74 - Neonatal hyperoxia alters podocyte HIF-1α levels and induces podocyte senescence and cytoskeletal derangement

Sunday, April 30, 2023

3:30 PM – 6:00 PM ET

Poster Number: 74
Publication Number: 74.351

Joanne Duara, University of Miami, Mia, FL, United States; Pingping Chen, University of Miami, Miami, FL, United States; Jeffrey D. Pressly, University of Miami, Miami beach, FL, United States; Haley Gye, University of Miami Leonard M. Miller School of Medicine, Potomac, MD, United States; Augusto F. Schmidt, University of Miami Miller School of Medicine, Miami, FL, United States; Shu Wu, University of Miami Leonard M. Miller School of Medicine, Miami, FL, United States; April W. Tan, University of Miami Leonard M. Miller School of Medicine, Miami, FL, United States; Merline Benny, University of Miami Leonard M. Miller School of Medicine, Miami, FL, United States; Alessia Fornoni, University of miami, Miami, FL, United States; Karen Young, University of Miami, Miami, FL, United States

Presenting Author(s)

JD

Jo Duara, MD, MPH (she/her/hers)

Assistant Professor
University of Miami
Miami, Florida, United States

Background: Recent evidence suggests that podocyte loss may contribute to renal dysfunction in preterm infants. The mechanisms contributing to podocyte depletion are however unclear. Emerging data show that HIF-1α regulates podocyte cytoskeleton integrity, cell cycle, and function.   Whether neonatal hyperoxia contributes to podocyte loss in preterm infants by altering podocyte HIF-1α levels, inducing podocyte senescence, and destabilizing the podocyte cytoskeleton is unknown.

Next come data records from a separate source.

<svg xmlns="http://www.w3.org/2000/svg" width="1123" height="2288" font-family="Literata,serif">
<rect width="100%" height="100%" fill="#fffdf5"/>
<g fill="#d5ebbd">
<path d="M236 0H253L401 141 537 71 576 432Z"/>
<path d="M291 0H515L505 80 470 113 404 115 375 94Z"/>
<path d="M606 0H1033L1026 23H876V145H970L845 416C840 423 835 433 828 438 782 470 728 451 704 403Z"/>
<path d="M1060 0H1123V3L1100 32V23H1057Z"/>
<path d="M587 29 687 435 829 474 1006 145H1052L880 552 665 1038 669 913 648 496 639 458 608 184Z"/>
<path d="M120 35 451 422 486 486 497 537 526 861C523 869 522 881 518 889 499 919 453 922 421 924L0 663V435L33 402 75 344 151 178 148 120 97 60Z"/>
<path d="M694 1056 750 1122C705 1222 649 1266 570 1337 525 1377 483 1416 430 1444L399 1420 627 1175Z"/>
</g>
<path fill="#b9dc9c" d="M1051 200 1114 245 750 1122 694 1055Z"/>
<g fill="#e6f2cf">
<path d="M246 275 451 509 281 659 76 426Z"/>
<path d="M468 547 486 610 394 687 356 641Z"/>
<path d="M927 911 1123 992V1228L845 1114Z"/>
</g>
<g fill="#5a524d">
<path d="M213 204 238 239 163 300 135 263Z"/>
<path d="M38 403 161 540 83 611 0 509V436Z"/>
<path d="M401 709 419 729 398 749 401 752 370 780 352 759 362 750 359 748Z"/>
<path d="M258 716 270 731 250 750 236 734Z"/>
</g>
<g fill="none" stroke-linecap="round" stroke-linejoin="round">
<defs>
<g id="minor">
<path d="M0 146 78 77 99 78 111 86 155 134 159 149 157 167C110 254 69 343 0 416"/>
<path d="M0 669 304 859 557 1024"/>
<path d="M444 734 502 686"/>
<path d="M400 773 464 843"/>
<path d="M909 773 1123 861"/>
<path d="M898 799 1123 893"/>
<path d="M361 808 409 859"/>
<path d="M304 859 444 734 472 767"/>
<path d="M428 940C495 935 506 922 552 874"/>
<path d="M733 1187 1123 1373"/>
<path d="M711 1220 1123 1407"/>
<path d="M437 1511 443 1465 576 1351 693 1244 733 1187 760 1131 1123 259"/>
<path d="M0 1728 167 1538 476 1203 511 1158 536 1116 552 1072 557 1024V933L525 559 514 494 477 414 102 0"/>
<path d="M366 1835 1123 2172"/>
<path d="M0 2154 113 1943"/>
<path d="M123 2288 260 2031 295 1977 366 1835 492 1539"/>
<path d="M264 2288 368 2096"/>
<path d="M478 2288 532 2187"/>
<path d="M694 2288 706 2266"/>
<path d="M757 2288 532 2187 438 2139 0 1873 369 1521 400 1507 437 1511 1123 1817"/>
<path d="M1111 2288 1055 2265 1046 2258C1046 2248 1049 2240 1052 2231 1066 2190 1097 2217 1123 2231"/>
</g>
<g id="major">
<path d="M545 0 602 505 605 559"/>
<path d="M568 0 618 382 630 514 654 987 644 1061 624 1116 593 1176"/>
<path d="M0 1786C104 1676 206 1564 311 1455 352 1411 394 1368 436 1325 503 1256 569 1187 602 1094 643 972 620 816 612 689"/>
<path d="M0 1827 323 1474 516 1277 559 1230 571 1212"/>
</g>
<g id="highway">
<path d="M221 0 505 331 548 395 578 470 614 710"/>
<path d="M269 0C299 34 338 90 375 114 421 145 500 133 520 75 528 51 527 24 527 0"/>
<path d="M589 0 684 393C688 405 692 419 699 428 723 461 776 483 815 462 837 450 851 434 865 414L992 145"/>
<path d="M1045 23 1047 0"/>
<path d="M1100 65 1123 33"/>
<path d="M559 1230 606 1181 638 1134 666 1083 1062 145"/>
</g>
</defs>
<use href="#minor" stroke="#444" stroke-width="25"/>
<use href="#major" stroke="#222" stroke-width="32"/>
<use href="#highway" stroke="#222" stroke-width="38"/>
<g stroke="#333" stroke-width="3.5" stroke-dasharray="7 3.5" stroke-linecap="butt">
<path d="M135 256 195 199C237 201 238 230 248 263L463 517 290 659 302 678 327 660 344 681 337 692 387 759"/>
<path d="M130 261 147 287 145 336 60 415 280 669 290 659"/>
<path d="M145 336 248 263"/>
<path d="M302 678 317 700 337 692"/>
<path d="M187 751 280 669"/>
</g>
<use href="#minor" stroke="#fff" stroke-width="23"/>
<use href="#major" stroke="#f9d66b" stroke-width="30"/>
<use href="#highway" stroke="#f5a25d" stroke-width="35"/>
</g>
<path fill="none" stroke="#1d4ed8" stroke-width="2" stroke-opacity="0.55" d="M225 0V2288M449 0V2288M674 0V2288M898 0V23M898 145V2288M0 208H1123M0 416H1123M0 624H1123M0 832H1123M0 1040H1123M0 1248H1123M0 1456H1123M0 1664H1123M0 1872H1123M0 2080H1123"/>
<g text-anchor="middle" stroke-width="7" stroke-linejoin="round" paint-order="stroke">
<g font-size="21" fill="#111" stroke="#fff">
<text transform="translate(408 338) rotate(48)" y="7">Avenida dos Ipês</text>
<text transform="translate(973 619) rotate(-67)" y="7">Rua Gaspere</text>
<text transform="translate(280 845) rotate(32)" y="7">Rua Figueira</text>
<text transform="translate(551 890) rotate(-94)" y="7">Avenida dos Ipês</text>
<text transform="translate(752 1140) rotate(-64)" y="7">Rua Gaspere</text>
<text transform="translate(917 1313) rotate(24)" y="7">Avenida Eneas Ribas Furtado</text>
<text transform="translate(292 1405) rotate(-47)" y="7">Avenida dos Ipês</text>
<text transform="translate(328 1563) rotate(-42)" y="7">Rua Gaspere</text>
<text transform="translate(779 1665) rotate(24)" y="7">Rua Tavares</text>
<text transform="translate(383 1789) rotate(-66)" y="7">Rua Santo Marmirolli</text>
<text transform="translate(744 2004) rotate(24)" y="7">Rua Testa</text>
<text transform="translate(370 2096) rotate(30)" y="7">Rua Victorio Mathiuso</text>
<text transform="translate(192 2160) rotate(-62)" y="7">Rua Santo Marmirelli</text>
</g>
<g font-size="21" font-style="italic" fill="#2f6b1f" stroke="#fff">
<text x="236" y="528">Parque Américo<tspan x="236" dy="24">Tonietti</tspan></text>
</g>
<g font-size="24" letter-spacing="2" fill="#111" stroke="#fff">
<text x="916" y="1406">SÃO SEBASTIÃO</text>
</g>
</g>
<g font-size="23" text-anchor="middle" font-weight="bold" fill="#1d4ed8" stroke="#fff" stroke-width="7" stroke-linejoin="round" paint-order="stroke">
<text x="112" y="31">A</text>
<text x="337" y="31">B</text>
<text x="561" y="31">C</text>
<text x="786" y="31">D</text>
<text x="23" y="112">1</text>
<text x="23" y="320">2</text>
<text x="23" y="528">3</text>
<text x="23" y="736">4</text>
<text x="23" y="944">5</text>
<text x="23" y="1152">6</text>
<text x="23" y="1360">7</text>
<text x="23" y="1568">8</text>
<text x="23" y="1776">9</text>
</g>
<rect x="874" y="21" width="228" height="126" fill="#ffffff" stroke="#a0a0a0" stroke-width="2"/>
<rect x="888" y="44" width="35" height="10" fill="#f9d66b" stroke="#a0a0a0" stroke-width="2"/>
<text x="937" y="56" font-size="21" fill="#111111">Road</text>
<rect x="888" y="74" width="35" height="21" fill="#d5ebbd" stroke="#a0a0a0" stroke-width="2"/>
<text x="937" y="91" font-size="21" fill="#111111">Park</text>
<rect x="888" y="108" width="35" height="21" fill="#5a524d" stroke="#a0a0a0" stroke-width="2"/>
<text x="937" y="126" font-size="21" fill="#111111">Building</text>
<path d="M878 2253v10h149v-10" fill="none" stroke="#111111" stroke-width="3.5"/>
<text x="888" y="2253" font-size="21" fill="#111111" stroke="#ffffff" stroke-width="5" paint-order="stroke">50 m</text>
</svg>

Objective: To determine whether neonatal hyperoxia exposure decreases podocyte HIF-1α expression and induces podocyte senescence and cytoskeletal derangement as evidenced by decreased synaptopodin expression.

Design/Methods: In vitro, immortalized human podocytes were exposed to hyperoxia (85% oxygen) or normobaric normoxia for 24 hours. Cell proliferation was assessed by Ki67 stainin and ell senescence was evaluated by β-gal staining. In vivo, neonatal rats were randomly assigned to normoxia (RA) or hyperoxia (85% O2) from postnatal day 1 to 10. Following this exposure, urine protein/creatinine ratio was assessed, and kidney sections were immunostained with HIF-1α and synaptopodin antibodies.

Results: In vitro, podocytes exposed to hyperoxia for 24 hours exhibited decreased cell proliferation (66% vs 33% per high power field) and increased senescence as evidenced by increased β-gal staining a[Fig 1 a, b]. In addition, Western blot analysis revealed that podocytes exposed to hyperoxia had 66% decrease in HIF-1α expression [Fig 1 c]. In vivo, pups exposed to 10 days of hyperoxia had increased urine protein/creatinine ratio (9 in the hyperoxia group vs 4.2 in the normoxia group) along with decreased HIF-1α and synaptopodin expression [Fig 2].

Conclusion(s): These findings suggest that neonatal hyperoxia alters HIF-1α levels, increases proteinuria, induces podocyte senescence, and deranges the podocyte cytoskeleton. Strategies targeting the HIF-1α pathway may have therapeutic benefits in attenuating neonatal kidney injury.